**TASK DETAILS:** A word-for-word copy of the records that follow is needed, with every picture omitted.

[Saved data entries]
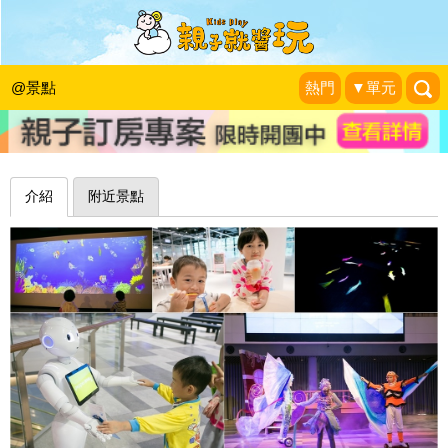
互動遊戲、機器人，科技觀光工廠教你
食安心～宜蘭安永心食館
@景點
熱門
▼單元
鄭小柔Charlene❤食尚嬉遊記
|
2017-06-17
介紹
附近景點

**ANSWER BOX:**
互動遊戲、機器人，科技觀光工廠教你
食安心～宜蘭安永心食館
@景點
熱門
▼單元
鄭小柔Charlene❤食尚嬉遊記
|
2017-06-17
介紹
附近景點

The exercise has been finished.